Task directions: From the text on disability rights under Section 504 and the ADA, output the passage that starts at the words "Section 504 Plan and" and stops after "under the ADA.", copied word for word.

Text provided:
-- Opening Marker --

An individual has a disability under the Title II of the ADA (“ADA”) and Section 504 of the Rehabilitation Act of 1973 (“Section 504”) if he or she has a physical or mental impairment that substantially limits one or more major life activities, has a record of such impairment, or is regarded as having such an impairment. (28 C.F.R. Part 35.108(a)(1)) Local educational agencies (“LEA”) must interpret the definition of “disability” liberally when evaluating students’ eligibility for Section 504 services. (Dear Colleague Letter, 58 IDELR 79 (OCR 2012)) While a student may not be eligible under the IDEA he or she may still meet the broad criteria for eligibility under Section 504 and equal opportunity/access protection under Section 504 and/or ADA.
Section 504 Plan and Documentation
Section 504 requires an LEA to provide eligible students a free appropriate public education (“FAPE”). (34 C.F.R. 104.33(b)(1)(i)) As a FAPE matter, at a minimum, a Section 504 Plan should address the following five components: (1) nature of the student’s disability and major life activity it limits (34 C.F.R. 104.3(j)); (2) basis for the disability determination, often accomplished through evaluations (34 C.F.R. 104.35(b)); (3) educational impact; (4) accommodations/services (34 C.F.R. 104.33(b)(1)(i)); and (5) FAPE placement in the least restrictive environment (“LRE”). (34 C.F.R. 104.34) Currently, there is no requirement for FAPE under the ADA.
Denial of Opportunity/Access Under the ADA and 504
In March of 2016 the 9th Circuit issued its published decision in A.G. v. Paradise Valley Unified School District, 815 F.3d 1195, (9th Cir. 2016). That case arose out of a special education IEP context and evolved into a lawsuit for money damages under Section 504 and the ADA, based on the autistic student being denied equal opportunity/access to her educational program. The foundation of the lawsuit for money damages began with student’s placement in a “uniquely gifted program.” However, when the student’s behavior deteriorated and she destroyed school property, threatened self-harm, displayed physical aggression toward the SRO, and got suspended from school, an IEP team meeting was held to discuss the student’s functioning. The student’s IEP team agreed to change the student’s placement to the Roadrunner School, an alternative school operated by the district and designed for ED children. Student continued to have physically assaultive behavior in the new setting and two days into that placement, her assault on the SRO resulted in her arrest, transport to juvenile hall and subsequent placement at a private psychiatric school at district expense.

-- Closing Marker --

Recorded data:
-- Opening Marker --

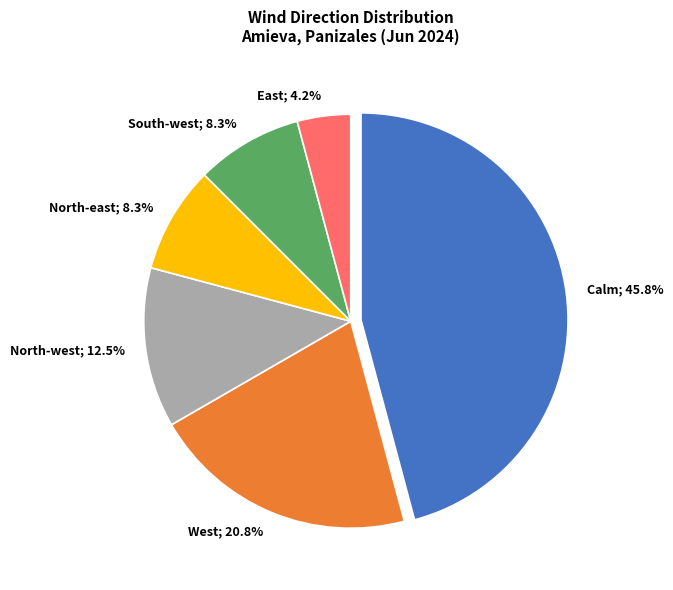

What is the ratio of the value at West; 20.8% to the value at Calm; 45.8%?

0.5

-- Closing Marker --

Exercise answer:
Section 504 Plan and Documentation
Section 504 requires an LEA to provide eligible students a free appropriate public education (“FAPE”). (34 C.F.R. 104.33(b)(1)(i)) As a FAPE matter, at a minimum, a Section 504 Plan should address the following five components: (1) nature of the student’s disability and major life activity it limits (34 C.F.R. 104.3(j)); (2) basis for the disability determination, often accomplished through evaluations (34 C.F.R. 104.35(b)); (3) educational impact; (4) accommodations/services (34 C.F.R. 104.33(b)(1)(i)); and (5) FAPE placement in the least restrictive environment (“LRE”). (34 C.F.R. 104.34) Currently, there is no requirement for FAPE under the ADA.